Niets aan het grijze kantoorpand in Utrecht doet vermoeden dat hier de mode- en kostuumcollectie van het Centraal Museum wordt bewaard. Alleen het gesprek over japonnen en paspoppen in de vergaderruimte verraadt dat we in het depot zijn. ‘We zijn hier bezig met een soort generale repetitie van de tentoonstelling. Alle kledingstukken worden op een paspop gezet om te kijken of ze passen. Historische kleding heeft vaak een ander silhouet dan we nu kennen. Dat vraagt regelmatig aanpassingen aan bustes en tailles van poppen’, licht modeconservator Ninke Bloemberg toe.

De mode- en kostuumcollectie van het museum loopt grofweg van midden achttiende eeuw tot nu en bestaat uit meer dan 10.000 stukken. Die worden allemaal hier bewaard: liggend in zuurvrije kartonnen dozen of aan de hanger in een van de vele kasten. De expositie Uit de Mode geeft een inkijkje in deze bijzondere collectie door ruim honderd iconen te belichten. Daarnaast is het in 2017 precies honderd jaar geleden dat jonkvrouw Carla de Jonge door het Centraal Museum werd aangesteld als eerste betaalde modeconservator van Nederland. ‘De Jonge is erg belangrijk geweest voor de ontwikkeling van onze kostuumcollectie, daarom is haar werk het vertrekpunt voor Uit de Mode.’

Bij het samenstellen van de tentoonstelling worden belangrijke kledingstukken die ooit door De Jonge zijn verworven, aangevuld met hedendaagse ontwerpen van onder anderen Iris van Herpen en Ronald van der Kemp. Van de laatstgenoemde heeft het museum recent een jurk gekocht met Toile de Jouy print. ‘Misschien moeten we daar straks deze rok met bijpassende print uit de achttiende eeuw naast hangen’, denkt Bloemberg hardop. ‘Kennis overdragen is een belangrijke taak van een modeconservator. En dus proberen we bij elk stuk context te geven. Wie waren de maker en de drager? Maar ook: wat is de link tussen heden en verleden? Aansluiting zoeken bij de actualiteit speelt ook altijd een rol, omdat dit de afstand tussen onderwerp en bezoeker verkleint.’

Er zullen ook niet eerder tentoongestelde stukken te zien zijn, zoals een japon van blauw en goudgeel fluweel met diepblauwe sleep uit de negentiende eeuw. ‘Deze japon heeft wat aandacht nodig van onze restauratoren, maar is straks weer klaar om te stralen voor het publiek’, zegt Bloemberg terwijl ze naar de jurk wijst die tussen de stellingkasten staat opgesteld. Ze haalt een kartonnen doos van de plank. ‘Deze jurk is daarentegen overleden. Ze is niet meer te redden. Gelukkig kunnen we haar wél laten zien, maar dan liggend in plaats van op een pop.

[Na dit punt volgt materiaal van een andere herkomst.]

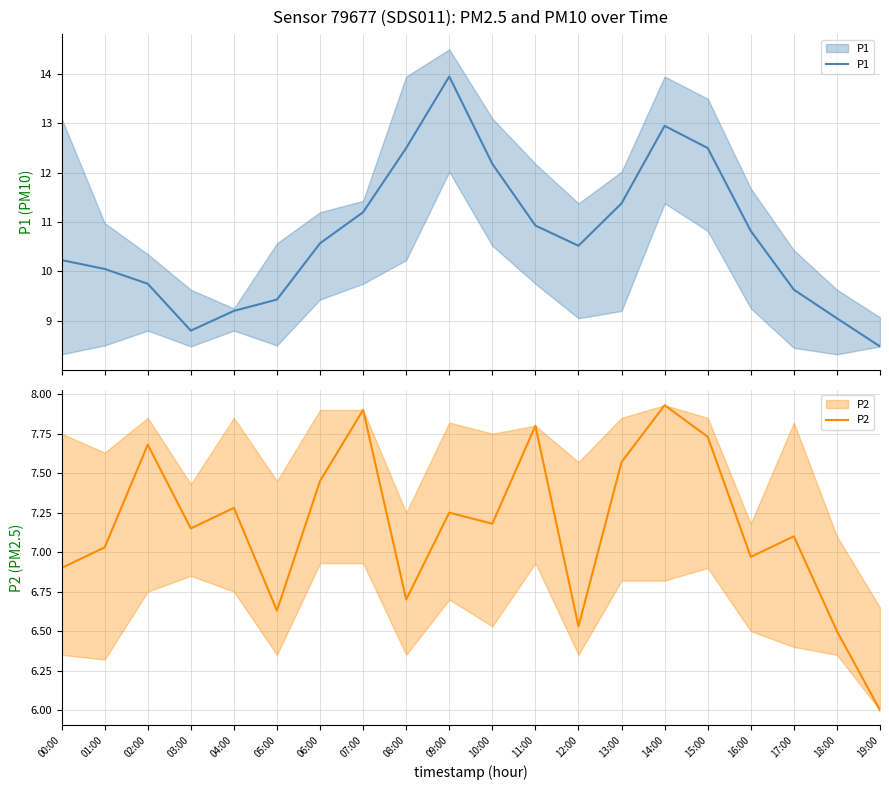

Rank the series by their average value, from highest to lowest.

P1, P2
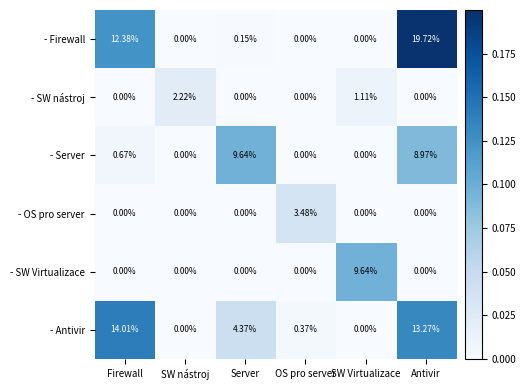

Which category has the highest value across all series?

Antivir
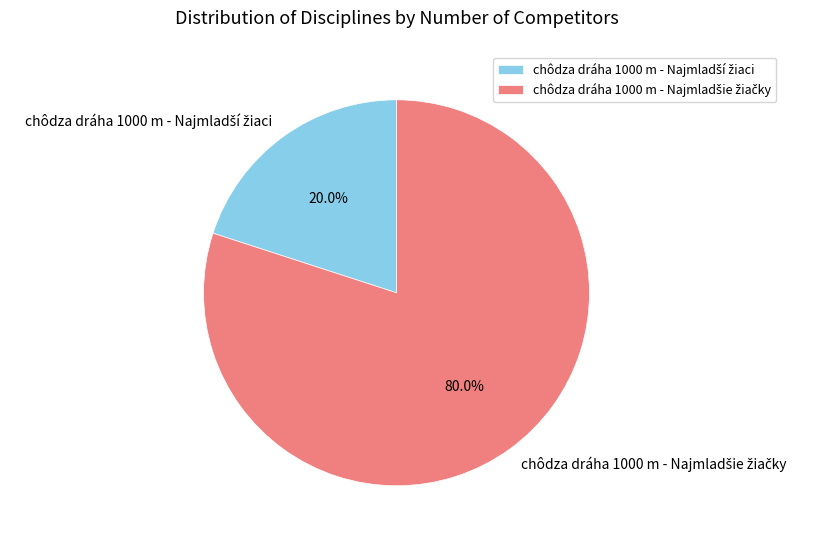

How many segments does this pie chart have?

2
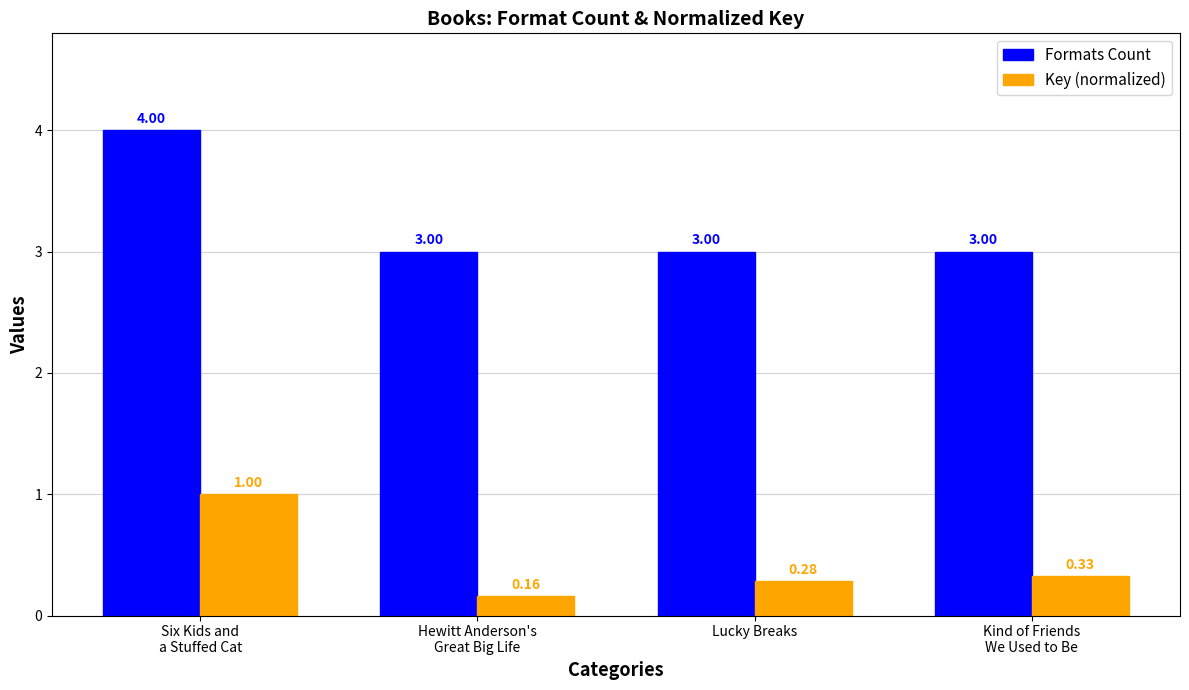

What is the label of the 2nd bar from the right?

Lucky Breaks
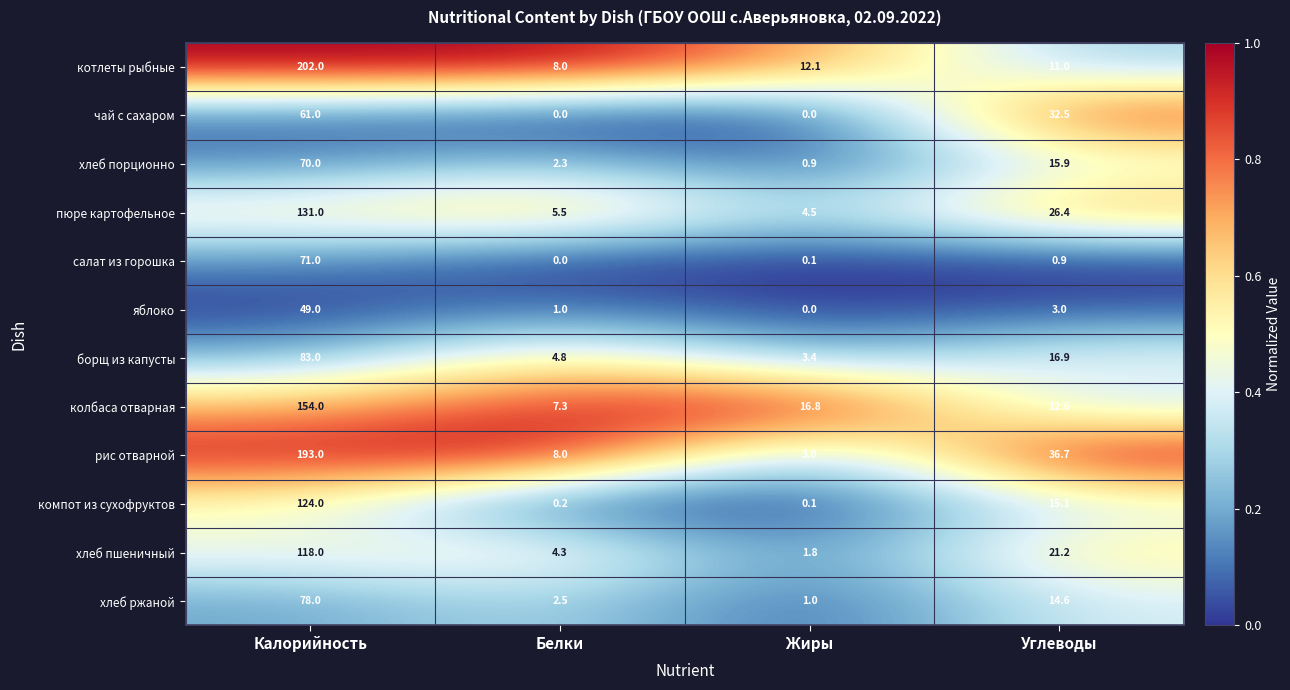

The value of рис отварной at Белки is 8.0. True or false?

True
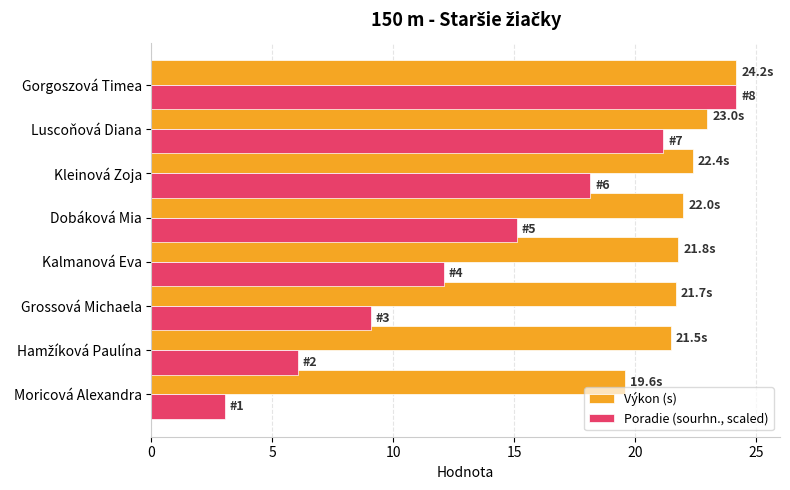

Count the number of data series in this chart.

2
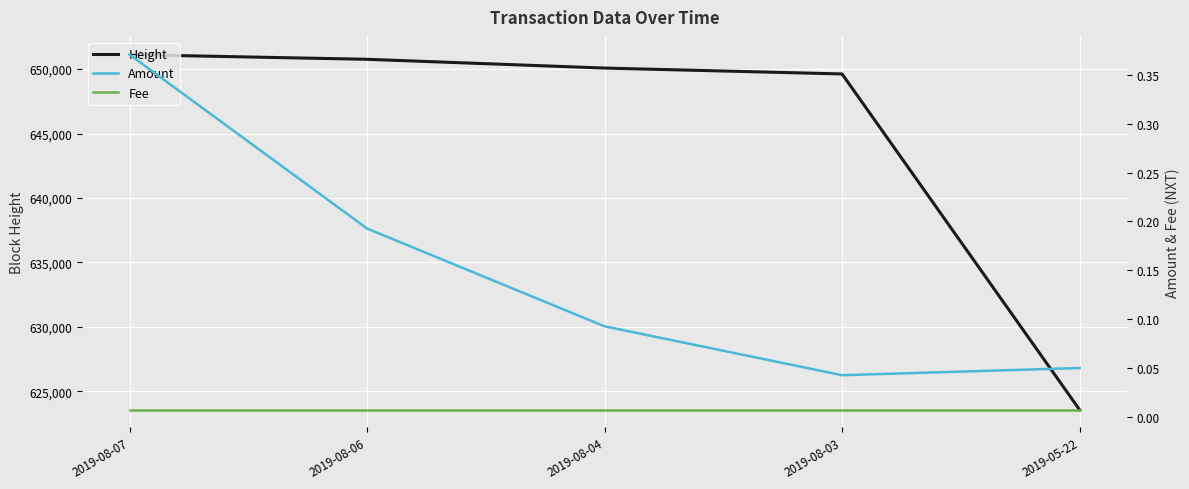

List the series in order of their peak value, highest first.

Height, Amount, Fee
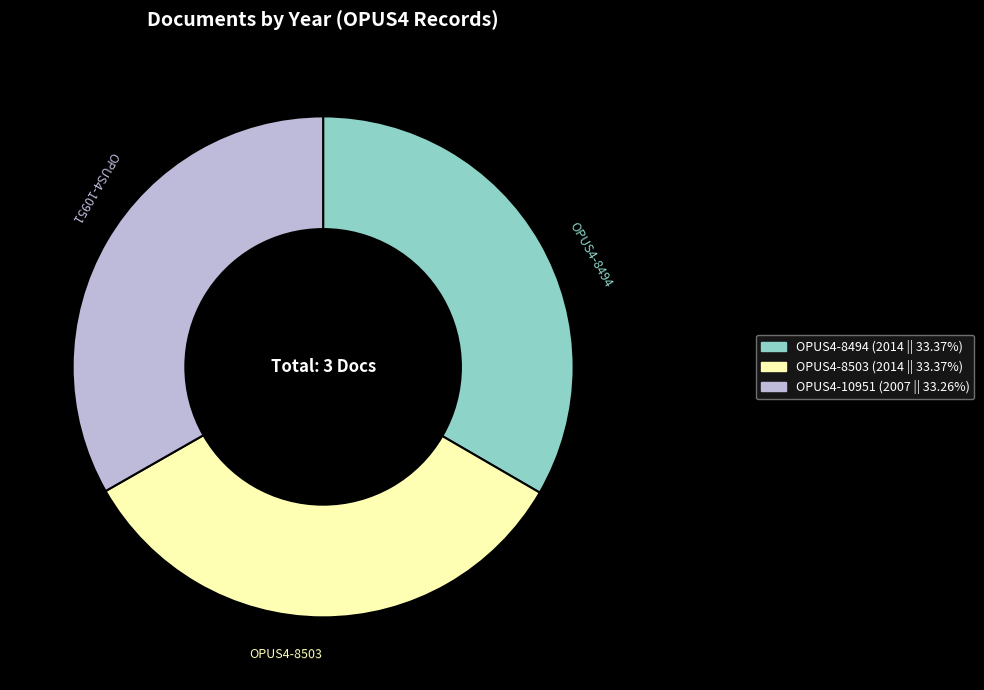

Approximately how many times larger is the value at OPUS4-8494 compared to OPUS4-8503?

1.0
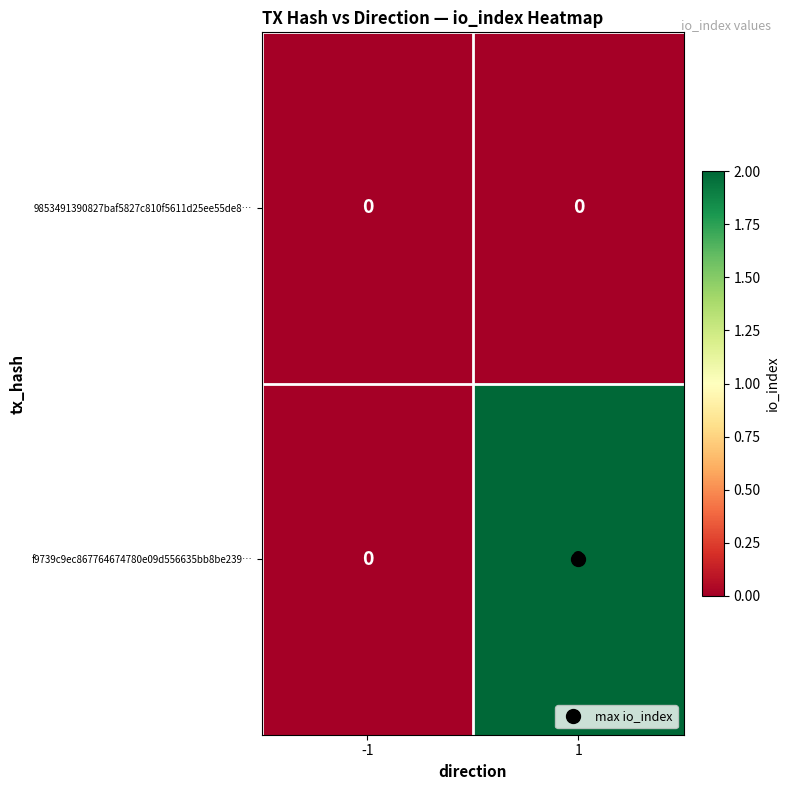

Which series has the largest total across all categories?

f9739c9ec867764674780e09d556635bb8be239…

Voor geïnteresseerden in textielrestauratie wordt er tijdens de tentoonstelling een speciaal atelier ingericht waar live over de schouders van restauratoren kan worden meegekeken. Naast kijken, kun je straks ook doen: katoenen replica’s liggen klaar om door bezoekers op de pop gezet te worden. ‘Onderschat dat klusje niet. Wij zijn soms dagen bezig met een enkel kledingstuk.’